Sağlanan veri =
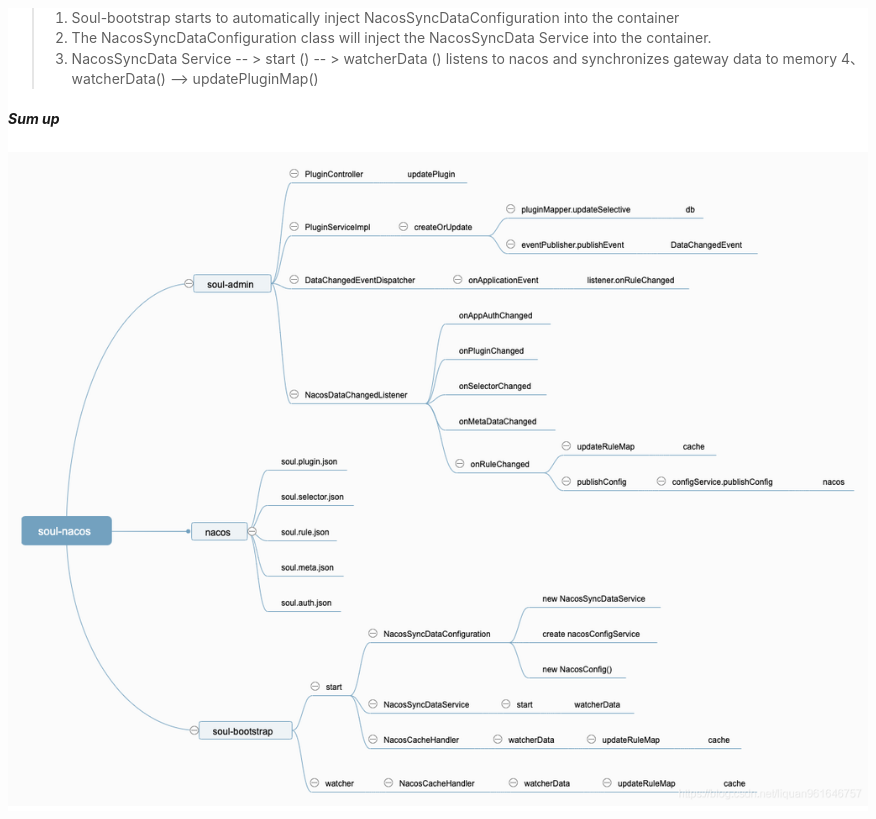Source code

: > 1. Soul-bootstrap starts to automatically inject NacosSyncDataConfiguration into the container
> 2. The NacosSyncDataConfiguration class will inject the NacosSyncData Service into the container.
> 3. NacosSyncData Service -- > start () -- > watcherData () listens to nacos and synchronizes gateway data to memory
>    4、watcherData() --> updatePluginMap()

##### Sum up

![pic](/assets/img/blog5/ns15.png)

Göreviniz =
Verideki metni, "container" kelimesinin her geçtiği yerde "context" ile değiştirerek yeniden yazın ve geri kalan her şeyi olduğu gibi bırakın. Resimleri yanıta eklemeyin.

Problemin çözümü =
Source code

: > 1. Soul-bootstrap starts to automatically inject NacosSyncDataConfiguration into the context
> 2. The NacosSyncDataConfiguration class will inject the NacosSyncData Service into the context.
> 3. NacosSyncData Service -- > start () -- > watcherData () listens to nacos and synchronizes gateway data to memory
>    4、watcherData() --> updatePluginMap()

##### Sum up

![pic](/assets/img/blog5/ns15.png)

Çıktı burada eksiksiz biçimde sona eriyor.